Mereka juga, lanjut Uten, enggan menjalankan fungsinya sebagai kekuatan kontrol yang penting bagi pemerintah.
Sedangkan yang kelompok elit ketiga ialah pengusaha. Begitu banyak para pengusaha kelas menengah atas bermukim di sini yang bisa disinergikan.
“Akan tetapi yang muncul ke permukaan adalah kelompok elit pengusaha lokal yang berafiliasi ke elit birokrasi. Lewat organisasi Kadin dan asosiasi mereka saling berbagi kue APBD dan APBN, hingga cenderung mandul dalam memainkan peran sebagai mitra sejajar dengan pemerintah dalam hal berbagi ide-ide dan gagasan kreatif tentang warna ekonomi dan bisnis pembangunan kota,”ungkap Uten.
“Sebaliknya, mayoritas elit pengusaha menengah atas yang ada di wilayah cluster permukiman elit, lebih senang berafiliasi atau bermitra dengan pihak di luar Tangsel,” sambung Uten.
Untuk elit keempat, lanjut Uten, adalah intelektual kampus lantaran jumlah perguruan tinggi bertaraf nasional dan internasional tumbuh subur di Tangsel.
“Para intelektual berkelas tinggal di Tangsel. Sungguh potensi kekayaan sumber daya manusia yang penting bagi pembangunan. Lagi-lagi kelompok ini pun sebagian mengambil jarak dengan persoalan Tangsel,” tegas Uten.
“Energi dan kapasitas intelektual yang mereka miliki lebih banyak terfokus dan didistribusikan ke hal-hal lain di luar Tangsel. Mereka juga merasa asyik dengan dunia menara gadingnya di kampus-kampus ternama,” sambung Uten.
Uten menambahkan, yang kelima adalah elit budayawan dan seniman. Mereka adalah penggiat seni dan budaya kelas dunia pun banyak bermukim disini.
“Mereka menghasilkan banyak ragam karya film, seni rupa, seni lukis, musik, dan sastra, yang bisa pentas di panggung- panggung nasional dan internasional,” kata Uten.
“Namun komunitas budayawan dan seniman yang tergabung dalam Dewa Kesenian Kota Tangsel (DKTS) justru kurang greget dan kesulitan menemukan fungsi vital karena seringkali terjadi disintegrasi dengan kebijakan pemerintah kota,” beber Uten.

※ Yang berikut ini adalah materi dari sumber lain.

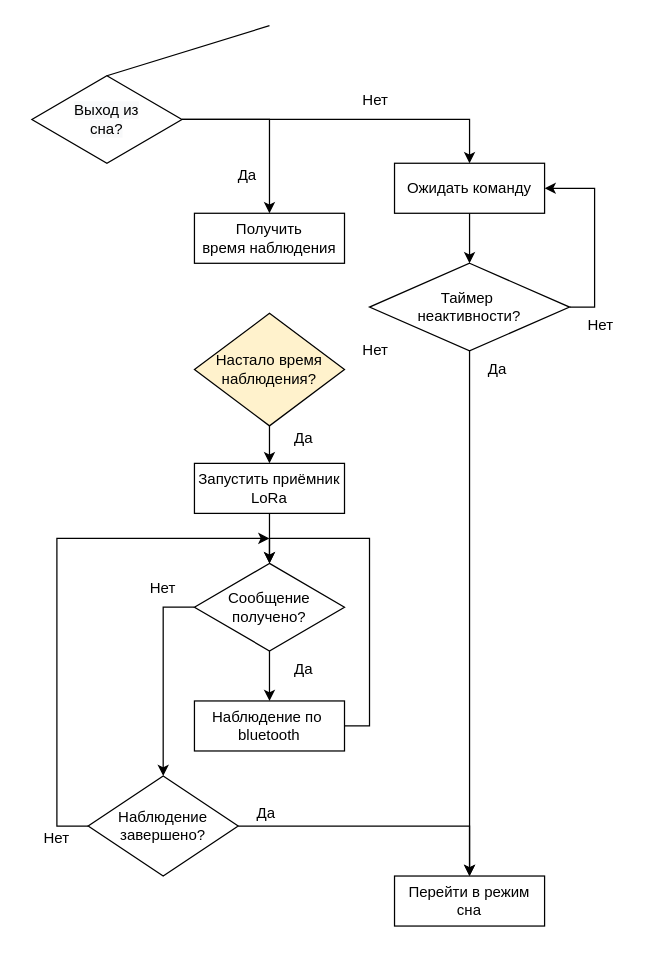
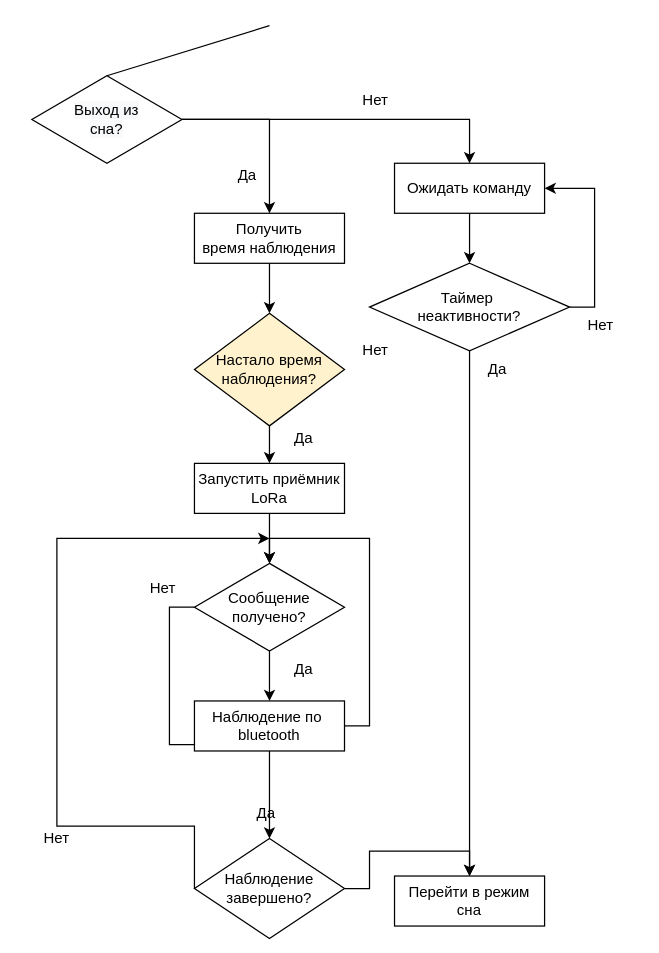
  <mxCell id="0" />
  <mxCell id="1" parent="0" />
+ <mxCell id="2" style="edgeStyle=orthogonalEdgeStyle;rounded=0;orthogonalLoop=1;jettySize=auto;html=1;entryX=0.5;entryY=0;entryDx=0;entryDy=0;" edge="1" parent="1" source="3" target="8"><mxGeometry relative="1" as="geometry" /></mxCell>
  <mxCell id="3" value="Получить&lt;br&gt;время наблюдения&lt;br&gt;" style="rounded=0;whiteSpace=wrap;html=1;" vertex="1" parent="1"><mxGeometry x="155" y="170" width="120" height="40" as="geometry" /></mxCell>
  <mxCell id="4" style="edgeStyle=orthogonalEdgeStyle;rounded=0;orthogonalLoop=1;jettySize=auto;html=1;entryX=0.5;entryY=0;entryDx=0;entryDy=0;" edge="1" parent="1" source="6" target="3"><mxGeometry relative="1" as="geometry" /></mxCell>
  <mxCell id="5" style="edgeStyle=orthogonalEdgeStyle;rounded=0;orthogonalLoop=1;jettySize=auto;html=1;entryX=0.5;entryY=0;entryDx=0;entryDy=0;" edge="1" parent="1" source="6" target="10"><mxGeometry relative="1" as="geometry" /></mxCell>
  <mxCell id="6" value="&lt;span style=&quot;caret-color: rgb(0, 0, 0); color: rgb(0, 0, 0); font-family: Helvetica; font-size: 12px; font-style: normal; font-variant-caps: normal; font-weight: 400; letter-spacing: normal; text-align: center; text-indent: 0px; text-transform: none; word-spacing: 0px; -webkit-text-stroke-width: 0px; background-color: rgb(248, 249, 250); text-decoration: none; float: none; display: inline !important;&quot;&gt;Выход из&lt;/span&gt;&lt;br style=&quot;caret-color: rgb(0, 0, 0); color: rgb(0, 0, 0); font-family: Helvetica; font-size: 12px; font-style: normal; font-variant-caps: normal; font-weight: 400; letter-spacing: normal; text-align: center; text-indent: 0px; text-transform: none; word-spacing: 0px; -webkit-text-stroke-width: 0px; text-decoration: none;&quot;&gt;&lt;span style=&quot;caret-color: rgb(0, 0, 0); color: rgb(0, 0, 0); font-family: Helvetica; font-size: 12px; font-style: normal; font-variant-caps: normal; font-weight: 400; letter-spacing: normal; text-align: center; text-indent: 0px; text-transform: none; word-spacing: 0px; -webkit-text-stroke-width: 0px; background-color: rgb(248, 249, 250); text-decoration: none; float: none; display: inline !important;&quot;&gt;сна?&lt;/span&gt;" style="rhombus;whiteSpace=wrap;html=1;" vertex="1" parent="1"><mxGeometry x="25" y="60" width="120" height="70" as="geometry" /></mxCell>
  <mxCell id="7" style="edgeStyle=orthogonalEdgeStyle;rounded=0;orthogonalLoop=1;jettySize=auto;html=1;entryX=0.5;entryY=0;entryDx=0;entryDy=0;" edge="1" parent="1" source="8" target="16"><mxGeometry relative="1" as="geometry" /></mxCell>
  <mxCell id="8" value="Настало время&lt;br&gt;наблюдения?" style="rhombus;whiteSpace=wrap;html=1;fillColor=#fff2cc;" vertex="1" parent="1"><mxGeometry x="155" y="250" width="120" height="90" as="geometry" /></mxCell>
  <mxCell id="9" style="edgeStyle=orthogonalEdgeStyle;rounded=0;orthogonalLoop=1;jettySize=auto;html=1;entryX=0.5;entryY=0;entryDx=0;entryDy=0;" edge="1" parent="1" source="10" target="14"><mxGeometry relative="1" as="geometry" /></mxCell>
  <mxCell id="10" value="Ожидать команду" style="rounded=0;whiteSpace=wrap;html=1;" vertex="1" parent="1"><mxGeometry x="315" y="130" width="120" height="40" as="geometry" /></mxCell>
  <mxCell id="11" value="Перейти в режим сна" style="rounded=0;whiteSpace=wrap;html=1;" vertex="1" parent="1"><mxGeometry x="315" y="700" width="120" height="40" as="geometry" /></mxCell>
  <mxCell id="12" style="edgeStyle=orthogonalEdgeStyle;rounded=0;orthogonalLoop=1;jettySize=auto;html=1;entryX=0.5;entryY=0;entryDx=0;entryDy=0;" edge="1" parent="1" source="14" target="11"><mxGeometry relative="1" as="geometry" /></mxCell>
  <mxCell id="13" style="edgeStyle=orthogonalEdgeStyle;rounded=0;orthogonalLoop=1;jettySize=auto;html=1;entryX=1;entryY=0.5;entryDx=0;entryDy=0;exitX=1;exitY=0.5;exitDx=0;exitDy=0;" edge="1" parent="1" source="14" target="10"><mxGeometry relative="1" as="geometry"><mxPoint x="545" y="205" as="targetPoint" /><Array as="points"><mxPoint x="475" y="245" /><mxPoint x="475" y="150" /></Array></mxGeometry></mxCell>
  <mxCell id="14" value="Таймер&amp;nbsp;&lt;br&gt;неактивности?" style="rhombus;whiteSpace=wrap;html=1;" vertex="1" parent="1"><mxGeometry x="295" y="210" width="160" height="70" as="geometry" /></mxCell>
  <mxCell id="15" style="edgeStyle=orthogonalEdgeStyle;rounded=0;orthogonalLoop=1;jettySize=auto;html=1;entryX=0.5;entryY=0;entryDx=0;entryDy=0;startArrow=none;startFill=0;endArrow=classic;endFill=1;" edge="1" parent="1" source="16" target="30"><mxGeometry relative="1" as="geometry" /></mxCell>
  <mxCell id="16" value="Запустить приёмник LoRa" style="rounded=0;whiteSpace=wrap;html=1;" vertex="1" parent="1"><mxGeometry x="155" y="370" width="120" height="40" as="geometry" /></mxCell>
  <mxCell id="17" style="edgeStyle=orthogonalEdgeStyle;rounded=0;orthogonalLoop=1;jettySize=auto;html=1;entryX=0.5;entryY=0;entryDx=0;entryDy=0;" edge="1" parent="1" source="19" target="11"><mxGeometry relative="1" as="geometry" /></mxCell>
  <mxCell id="18" style="edgeStyle=orthogonalEdgeStyle;rounded=0;orthogonalLoop=1;jettySize=auto;html=1;startArrow=none;startFill=0;endArrow=classic;endFill=1;exitX=0;exitY=0.5;exitDx=0;exitDy=0;" edge="1" parent="1" source="19"><mxGeometry relative="1" as="geometry"><mxPoint x="215" y="430" as="targetPoint" /><Array as="points"><mxPoint x="45" y="660" /><mxPoint x="45" y="430" /></Array></mxGeometry></mxCell>
- <mxCell id="19" value="Наблюдение&lt;br&gt;завершено?" style="rhombus;whiteSpace=wrap;html=1;" vertex="1" parent="1"><mxGeometry x="70" y="620" width="120" height="80" as="geometry" /></mxCell>
+ <mxCell id="19" value="Наблюдение&lt;br&gt;завершено?" style="rhombus;whiteSpace=wrap;html=1;" vertex="1" parent="1"><mxGeometry x="155" y="670" width="120" height="80" as="geometry" /></mxCell>
  <mxCell id="20" value="Нет" style="text;html=1;strokeColor=none;fillColor=none;align=center;verticalAlign=middle;whiteSpace=wrap;rounded=0;" vertex="1" parent="1"><mxGeometry x="275" y="70" width="50" height="20" as="geometry" /></mxCell>
  <mxCell id="21" value="Нет" style="text;html=1;strokeColor=none;fillColor=none;align=center;verticalAlign=middle;whiteSpace=wrap;rounded=0;" vertex="1" parent="1"><mxGeometry x="455" y="250" width="50" height="20" as="geometry" /></mxCell>
  <mxCell id="22" value="Нет" style="text;html=1;strokeColor=none;fillColor=none;align=center;verticalAlign=middle;whiteSpace=wrap;rounded=0;" vertex="1" parent="1"><mxGeometry x="275" y="270" width="50" height="20" as="geometry" /></mxCell>
  <mxCell id="23" value="Нет" style="text;html=1;strokeColor=none;fillColor=none;align=center;verticalAlign=middle;whiteSpace=wrap;rounded=0;" vertex="1" parent="1"><mxGeometry x="105" y="460" width="50" height="20" as="geometry" /></mxCell>
  <mxCell id="24" value="Да" style="text;html=1;strokeColor=none;fillColor=none;align=center;verticalAlign=middle;whiteSpace=wrap;rounded=0;" vertex="1" parent="1"><mxGeometry x="175" y="130" width="45" height="20" as="geometry" /></mxCell>
  <mxCell id="25" value="Да" style="text;html=1;strokeColor=none;fillColor=none;align=center;verticalAlign=middle;whiteSpace=wrap;rounded=0;" vertex="1" parent="1"><mxGeometry x="220" y="340" width="45" height="20" as="geometry" /></mxCell>
  <mxCell id="26" value="Да" style="text;html=1;strokeColor=none;fillColor=none;align=center;verticalAlign=middle;whiteSpace=wrap;rounded=0;" vertex="1" parent="1"><mxGeometry x="375" y="285" width="45" height="20" as="geometry" /></mxCell>
  <mxCell id="27" value="Да" style="text;html=1;strokeColor=none;fillColor=none;align=center;verticalAlign=middle;whiteSpace=wrap;rounded=0;" vertex="1" parent="1"><mxGeometry x="220" y="525" width="45" height="20" as="geometry" /></mxCell>
  <mxCell id="28" style="edgeStyle=orthogonalEdgeStyle;rounded=0;orthogonalLoop=1;jettySize=auto;html=1;entryX=0.5;entryY=0;entryDx=0;entryDy=0;startArrow=none;startFill=0;endArrow=classic;endFill=1;" edge="1" parent="1" source="30" target="32"><mxGeometry relative="1" as="geometry" /></mxCell>
  <mxCell id="29" style="edgeStyle=orthogonalEdgeStyle;rounded=0;orthogonalLoop=1;jettySize=auto;html=1;entryX=0.5;entryY=0;entryDx=0;entryDy=0;startArrow=none;startFill=0;endArrow=classic;endFill=1;exitX=0;exitY=0.5;exitDx=0;exitDy=0;" edge="1" parent="1" source="30" target="19"><mxGeometry relative="1" as="geometry" /></mxCell>
  <mxCell id="30" value="Сообщение&lt;br&gt;получено?" style="rhombus;whiteSpace=wrap;html=1;" vertex="1" parent="1"><mxGeometry x="155" y="450" width="120" height="70" as="geometry" /></mxCell>
  <mxCell id="31" style="edgeStyle=orthogonalEdgeStyle;rounded=0;orthogonalLoop=1;jettySize=auto;html=1;startArrow=none;startFill=0;endArrow=classic;endFill=1;entryX=0.5;entryY=0;entryDx=0;entryDy=0;exitX=1;exitY=0.5;exitDx=0;exitDy=0;" edge="1" parent="1" source="32" target="30"><mxGeometry relative="1" as="geometry"><mxPoint x="315" y="470" as="targetPoint" /></mxGeometry></mxCell>
  <mxCell id="32" value="Наблюдение по&amp;nbsp;&lt;br&gt;bluetooth" style="rounded=0;whiteSpace=wrap;html=1;" vertex="1" parent="1"><mxGeometry x="155" y="560" width="120" height="40" as="geometry" /></mxCell>
  <mxCell id="33" value="Да" style="text;html=1;strokeColor=none;fillColor=none;align=center;verticalAlign=middle;whiteSpace=wrap;rounded=0;" vertex="1" parent="1"><mxGeometry x="190" y="640" width="45" height="20" as="geometry" /></mxCell>
  <mxCell id="34" value="Нет" style="text;html=1;strokeColor=none;fillColor=none;align=center;verticalAlign=middle;whiteSpace=wrap;rounded=0;" vertex="1" parent="1"><mxGeometry x="20" y="660" width="50" height="20" as="geometry" /></mxCell>
  <mxCell id="35" value="" style="endArrow=none;html=1;rounded=0;exitX=0.5;exitY=0;exitDx=0;exitDy=0;" edge="1" parent="1" source="6"><mxGeometry width="50" height="50" relative="1" as="geometry"><mxPoint x="45" y="20" as="sourcePoint" /><mxPoint x="215" y="20" as="targetPoint" /></mxGeometry></mxCell>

Yang keenam, tegas Uten adalah elit sosial keagamaan. Kota ini memiliki motto relijius. Itu tidak salah, meskipun tak sepenuhnya benar.
“Namun, sikap reliji yang ditampilkan kaum elit agamawan cenderung masih berupa panggung pentas, bertolak belakang dengan realitas sosial yang ada,” pungkas Uten.
Uten menambahkan, kemiskinan dan ketimpangan sosial, praktek prostitusi dan korupsi di banyak lingkungan masyarakat dan pemerintahan belum mendapat perhatian dan sentuhan kelompok ini
“Begitulah potret yang ada. Polarisasi elit di atas memperlihatkan bahwa Tangsel sebenarnya kaya dengan potensi sumber daya manusia unggul,” tandas Uten.